Wednesday, 2 May 2012

Civilisation

Quote of the day:
"We've bought into the idea that education is about training and 'success', defined monetarily rather than learning to think critically and to challenge.We should not forget that the true purpose of education is to make minds, not careers. A culture that does not grasp the vital interplay between morality and power, which mistakes management techniques for wisdom, which fails to understand that the measure of a civilisation is its compassion, not its speed nor its ability to consume, condemns itself to death."   Chris Hedges

Tuesday, 1 May 2012

Thinking ahead

Today many people are focused entirely on the present moment. This is not necessarily a good thing - look for example of the person who checks their smart phone every few minutes to make sure that they have not received a life changing email in the minutes since they last checked. The technology available makes us expect all that we want to be available immediately and the idea of waiting is treated with scorn. Many people when they want something want it right now and if it is not there then they don't want it at all.

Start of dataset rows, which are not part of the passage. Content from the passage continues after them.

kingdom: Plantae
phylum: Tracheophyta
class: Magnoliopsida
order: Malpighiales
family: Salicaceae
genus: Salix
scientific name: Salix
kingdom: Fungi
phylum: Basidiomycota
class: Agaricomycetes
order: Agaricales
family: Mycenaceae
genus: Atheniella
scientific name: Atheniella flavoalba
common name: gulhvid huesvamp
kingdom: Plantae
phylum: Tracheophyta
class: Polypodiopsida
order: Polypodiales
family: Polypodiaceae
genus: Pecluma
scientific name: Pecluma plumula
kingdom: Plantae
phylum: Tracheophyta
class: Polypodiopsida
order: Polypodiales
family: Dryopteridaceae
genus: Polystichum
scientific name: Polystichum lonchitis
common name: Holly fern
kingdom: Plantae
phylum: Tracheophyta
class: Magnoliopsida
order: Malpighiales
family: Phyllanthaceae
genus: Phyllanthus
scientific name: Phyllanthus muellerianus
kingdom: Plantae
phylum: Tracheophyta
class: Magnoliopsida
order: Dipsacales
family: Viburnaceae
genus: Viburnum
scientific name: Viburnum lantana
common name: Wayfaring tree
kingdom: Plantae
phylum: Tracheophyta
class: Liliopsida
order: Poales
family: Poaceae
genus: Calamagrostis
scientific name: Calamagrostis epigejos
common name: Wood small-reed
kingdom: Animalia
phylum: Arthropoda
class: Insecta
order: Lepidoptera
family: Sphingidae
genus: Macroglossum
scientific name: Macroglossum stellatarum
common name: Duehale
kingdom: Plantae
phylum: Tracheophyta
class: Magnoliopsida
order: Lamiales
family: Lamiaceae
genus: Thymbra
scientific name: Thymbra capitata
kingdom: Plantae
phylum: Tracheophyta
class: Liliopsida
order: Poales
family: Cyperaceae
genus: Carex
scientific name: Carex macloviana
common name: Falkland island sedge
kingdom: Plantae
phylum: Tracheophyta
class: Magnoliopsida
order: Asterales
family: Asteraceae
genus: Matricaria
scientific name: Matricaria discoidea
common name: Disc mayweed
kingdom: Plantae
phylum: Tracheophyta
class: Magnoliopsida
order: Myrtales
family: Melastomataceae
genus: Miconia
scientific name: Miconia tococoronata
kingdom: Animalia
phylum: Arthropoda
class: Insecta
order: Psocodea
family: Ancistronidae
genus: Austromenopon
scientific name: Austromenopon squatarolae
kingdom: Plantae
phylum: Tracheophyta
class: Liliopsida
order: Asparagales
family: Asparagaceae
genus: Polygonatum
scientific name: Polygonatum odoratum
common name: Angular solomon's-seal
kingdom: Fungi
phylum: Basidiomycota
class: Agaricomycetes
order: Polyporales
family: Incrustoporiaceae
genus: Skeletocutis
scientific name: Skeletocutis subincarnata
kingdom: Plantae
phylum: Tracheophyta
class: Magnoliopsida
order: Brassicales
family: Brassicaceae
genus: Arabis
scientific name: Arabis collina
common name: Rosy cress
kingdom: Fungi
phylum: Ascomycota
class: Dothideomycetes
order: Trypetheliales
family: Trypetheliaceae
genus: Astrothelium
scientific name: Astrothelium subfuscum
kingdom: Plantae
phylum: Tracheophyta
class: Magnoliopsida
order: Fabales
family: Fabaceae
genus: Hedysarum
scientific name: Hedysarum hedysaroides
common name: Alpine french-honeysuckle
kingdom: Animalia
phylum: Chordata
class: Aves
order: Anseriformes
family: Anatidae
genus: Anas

But today I have been thinking ahead as I have ordered seeds for planting in the garden. These will be for vegetables that we will hopefully enjoy next autumn and winter. That is the timescale at which they grow and nothing can be done to speed up the process.

All I have are the photos in the on line seed catalogue and the memory of things eaten in the past. So I live in hope, knowing that I can do much to influence the outcome by tending and nurturing the young plants but there is very little I can do to change the speed at which I will get to pick the results of my labours.

Perhaps the world would live at a more reasonable pace and people would learn patience if we all had the opportunity for gardening!